--- START ---

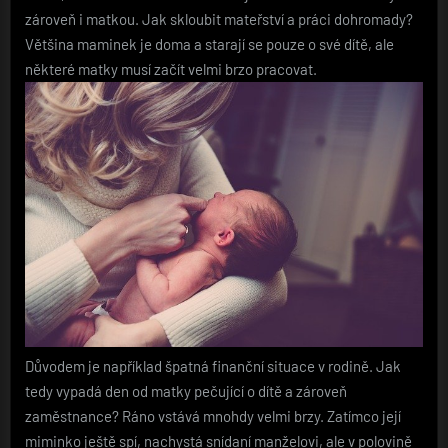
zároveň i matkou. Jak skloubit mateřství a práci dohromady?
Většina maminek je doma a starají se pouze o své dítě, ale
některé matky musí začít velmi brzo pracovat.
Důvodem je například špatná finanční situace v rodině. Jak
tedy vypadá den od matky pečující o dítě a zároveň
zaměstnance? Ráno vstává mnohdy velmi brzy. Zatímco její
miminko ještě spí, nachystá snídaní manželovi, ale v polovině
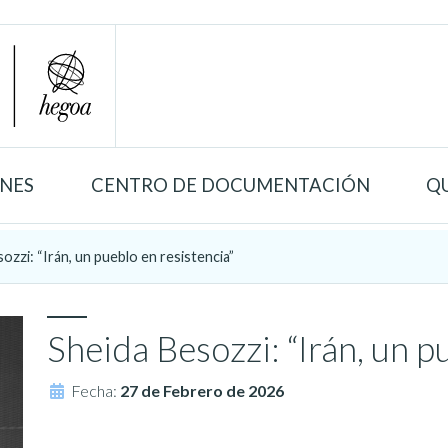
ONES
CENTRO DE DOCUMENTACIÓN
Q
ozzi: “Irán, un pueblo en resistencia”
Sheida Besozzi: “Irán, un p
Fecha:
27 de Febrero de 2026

--- END ---

PROBLEM DESCRIPTION: Output the full set of records above without changing a word, and drop the images.

EXERCISE SOLUTION:
zároveň i matkou. Jak skloubit mateřství a práci dohromady?
Většina maminek je doma a starají se pouze o své dítě, ale
některé matky musí začít velmi brzo pracovat.
Důvodem je například špatná finanční situace v rodině. Jak
tedy vypadá den od matky pečující o dítě a zároveň
zaměstnance? Ráno vstává mnohdy velmi brzy. Zatímco její
miminko ještě spí, nachystá snídaní manželovi, ale v polovině
ONES
CENTRO DE DOCUMENTACIÓN
Q
ozzi: “Irán, un pueblo en resistencia”
Sheida Besozzi: “Irán, un p
Fecha:
27 de Febrero de 2026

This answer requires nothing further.